[PROBLEM]
Give back all of the data exactly, with every picture omitted.

Extracted page text data:
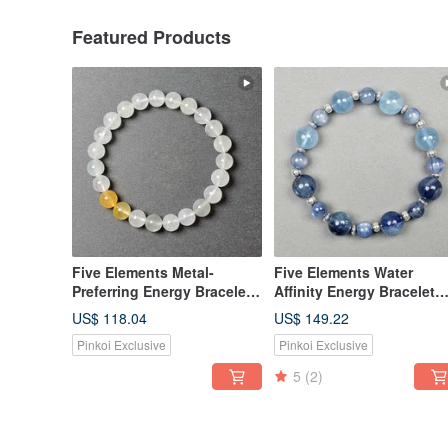
Featured Products
Five Elements Metal-
Five Elements Water
Preferring Energy Bracelet
Affinity Energy Bracelet
(Includes Basic Bazi Birth
(Includes Basic Bazi Birt
US$ 118.04
US$ 149.22
Chart)
Chart)
Pinkoi Exclusive
Pinkoi Exclusive
5
(2)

[SOLUTION TO THIS PROBLEM]
Featured Products
Five Elements Metal-
Five Elements Water
Preferring Energy Bracelet
Affinity Energy Bracelet
(Includes Basic Bazi Birth
(Includes Basic Bazi Birt
US$ 118.04
US$ 149.22
Chart)
Chart)
Pinkoi Exclusive
Pinkoi Exclusive
5
(2)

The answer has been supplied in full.